── GIVEN RECORDS ──

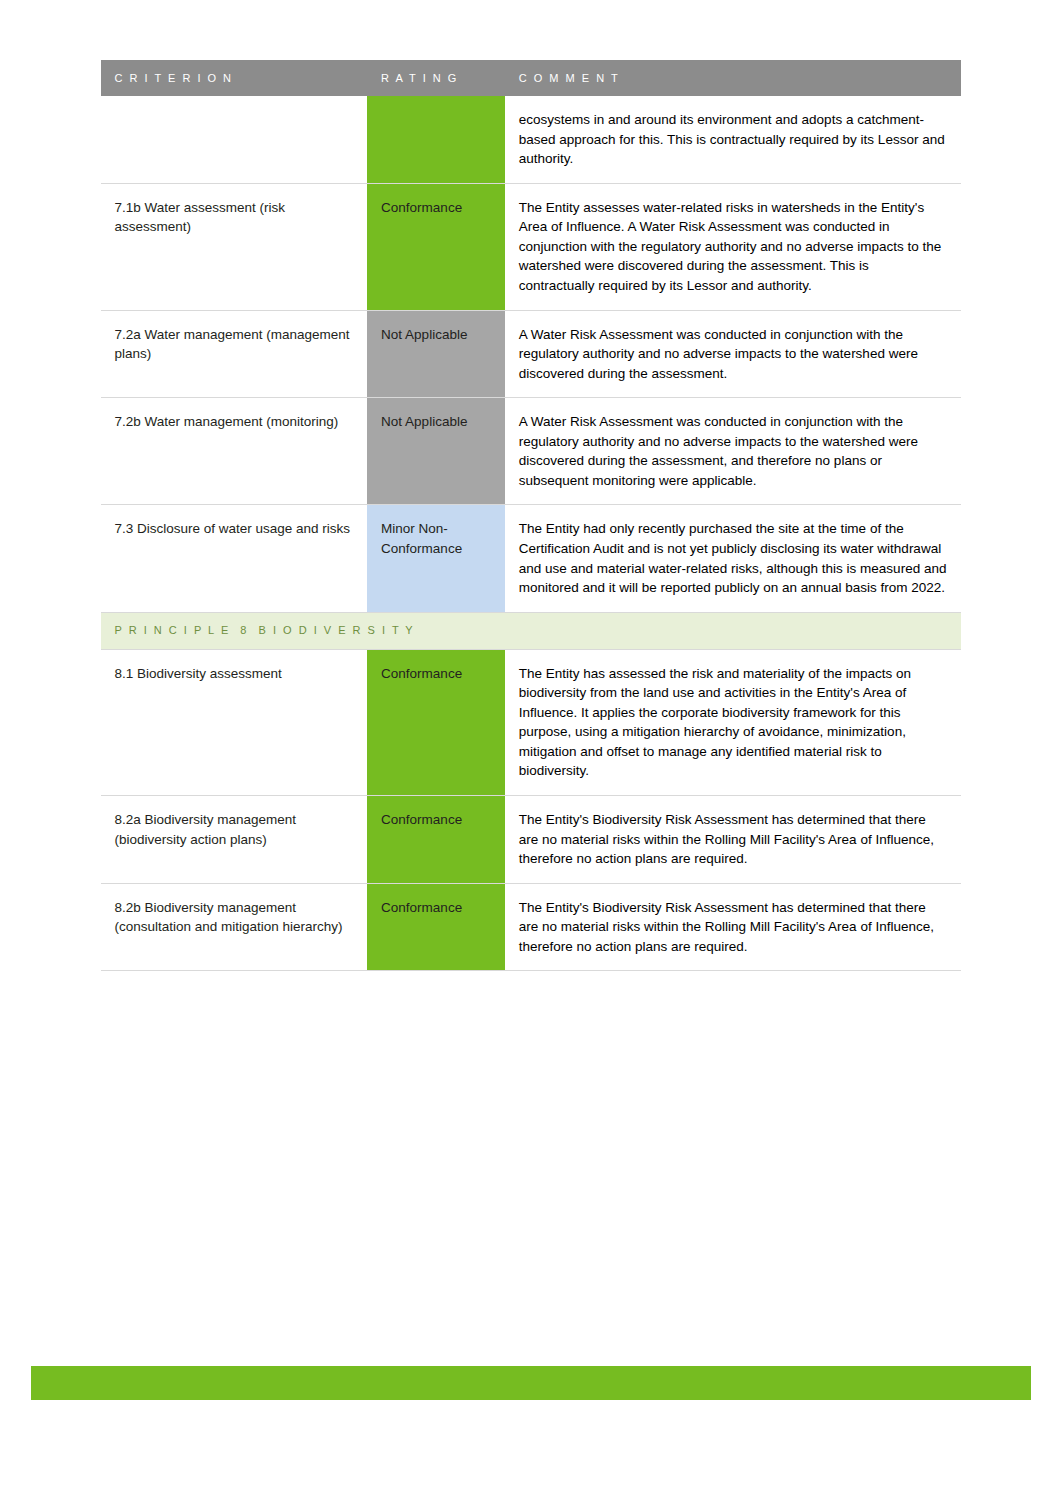| C R I T E R I O N | R A T I N G | C O M M E N T |
| --- | --- | --- |
| | | ecosystems in and around its environment and adopts a catchment-based approach for this. This is contractually required by its Lessor and authority. |
| 7.1b Water assessment (risk assessment) | Conformance | The Entity assesses water-related risks in watersheds in the Entity's Area of Influence. A Water Risk Assessment was conducted in conjunction with the regulatory authority and no adverse impacts to the watershed were discovered during the assessment. This is contractually required by its Lessor and authority. |
| 7.2a Water management (management plans) | Not Applicable | A Water Risk Assessment was conducted in conjunction with the regulatory authority and no adverse impacts to the watershed were discovered during the assessment. |
| 7.2b Water management (monitoring) | Not Applicable | A Water Risk Assessment was conducted in conjunction with the regulatory authority and no adverse impacts to the watershed were discovered during the assessment, and therefore no plans or subsequent monitoring were applicable. |
| 7.3 Disclosure of water usage and risks | Minor Non-Conformance | The Entity had only recently purchased the site at the time of the Certification Audit and is not yet publicly disclosing its water withdrawal and use and material water-related risks, although this is measured and monitored and it will be reported publicly on an annual basis from 2022. |
| P R I N C I P L E 8 B I O D I V E R S I T Y |
| 8.1 Biodiversity assessment | Conformance | The Entity has assessed the risk and materiality of the impacts on biodiversity from the land use and activities in the Entity's Area of Influence. It applies the corporate biodiversity framework for this purpose, using a mitigation hierarchy of avoidance, minimization, mitigation and offset to manage any identified material risk to biodiversity. |
| 8.2a Biodiversity management (biodiversity action plans) | Conformance | The Entity's Biodiversity Risk Assessment has determined that there are no material risks within the Rolling Mill Facility's Area of Influence, therefore no action plans are required. |
| 8.2b Biodiversity management (consultation and mitigation hierarchy) | Conformance | The Entity's Biodiversity Risk Assessment has determined that there are no material risks within the Rolling Mill Facility's Area of Influence, therefore no action plans are required. |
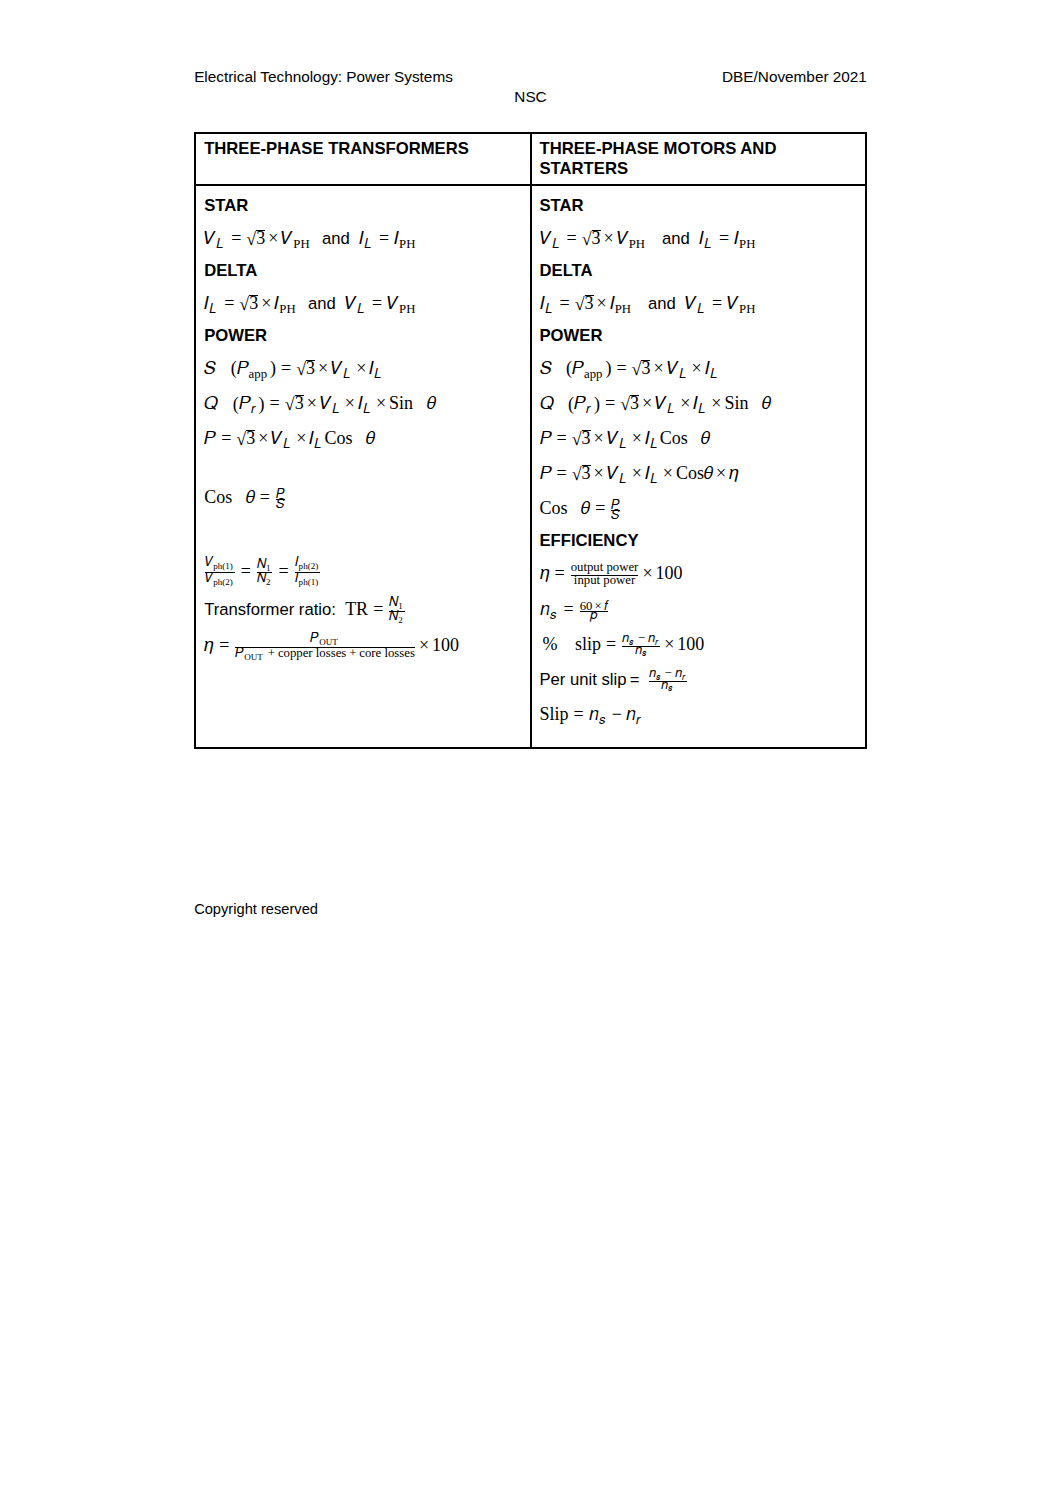Electrical Technology: Power Systems
DBE/November 2021
NSC
| THREE-PHASE TRANSFORMERS | THREE-PHASE MOTORS AND STARTERS |
| --- | --- |
| STAR V L = 3 × V PH and I L = I PH DELTA I L = 3 × I PH and V L = V PH POWER S ( P app ) = 3 × V L × I L Q ( P r ) = 3 × V L × I L × Sin θ P = 3 × V L × I L Cos θ Cos θ = P S V ph ( 1 ) V ph ( 2 ) = N 1 N 2 = I ph ( 2 ) I ph ( 1 ) Transformer ratio: TR = N 1 N 2 η = P OUT P OUT + copper losses + core losses × 100 | STAR V L = 3 × V PH and I L = I PH DELTA I L = 3 × I PH and V L = V PH POWER S ( P app ) = 3 × V L × I L Q ( P r ) = 3 × V L × I L × Sin θ P = 3 × V L × I L Cos θ P = 3 × V L × I L × Cos θ × η Cos θ = P S EFFICIENCY η = output power input power × 100 n s = 60 × f p % slip = n s − n r n s × 100 Per unit slip = n s − n r n s Slip = n s − n r |
Copyright reserved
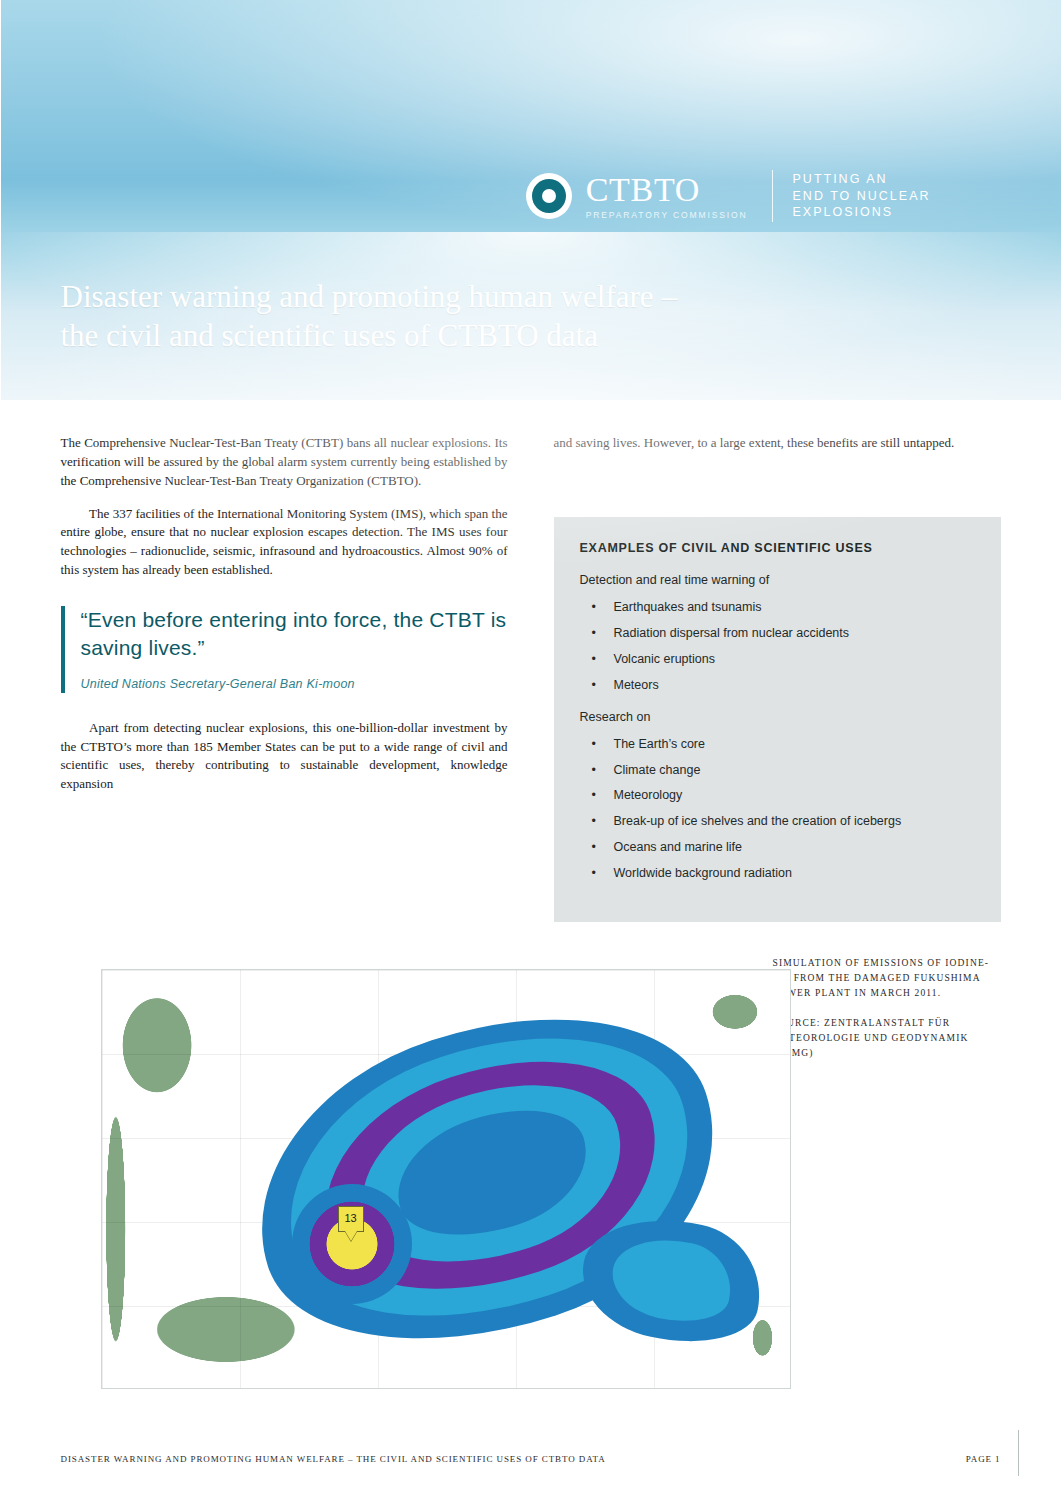CTBTO PREPARATORY COMMISSION
Putting an
end to nuclear
explosions
Disaster warning and promoting human welfare –
the civil and scientific uses of CTBTO data
The Comprehensive Nuclear-Test-Ban Treaty (CTBT) bans all nuclear explosions. Its verification will be assured by the global alarm system currently being established by the Comprehensive Nuclear-Test-Ban Treaty Organization (CTBTO).
The 337 facilities of the International Monitoring System (IMS), which span the entire globe, ensure that no nuclear explosion escapes detection. The IMS uses four technologies – radionuclide, seismic, infrasound and hydroacoustics. Almost 90% of this system has already been established.
“Even before entering into force, the CTBT is saving lives.”
United Nations Secretary-General Ban Ki-moon
Apart from detecting nuclear explosions, this one-billion-dollar investment by the CTBTO’s more than 185 Member States can be put to a wide range of civil and scientific uses, thereby contributing to sustainable development, knowledge expansion
and saving lives. However, to a large extent, these benefits are still untapped.
Examples of civil and scientific uses
Detection and real time warning of
Earthquakes and tsunamis
Radiation dispersal from nuclear accidents
Volcanic eruptions
Meteors
Research on
The Earth’s core
Climate change
Meteorology
Break-up of ice shelves and the creation of icebergs
Oceans and marine life
Worldwide background radiation
13
Simulation of emissions of iodine-131 from the damaged Fukushima power plant in March 2011.
Source: Zentralanstalt für Meteorologie und Geodynamik (ZAMG)
Disaster warning and promoting human welfare – the civil and scientific uses of CTBTO data
Page 1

───

**WHAT THIS TASK INVOLVES**
Find the number of lines in the records that contain "promoting", and write that number only.

**EXERCISE SOLUTION**
2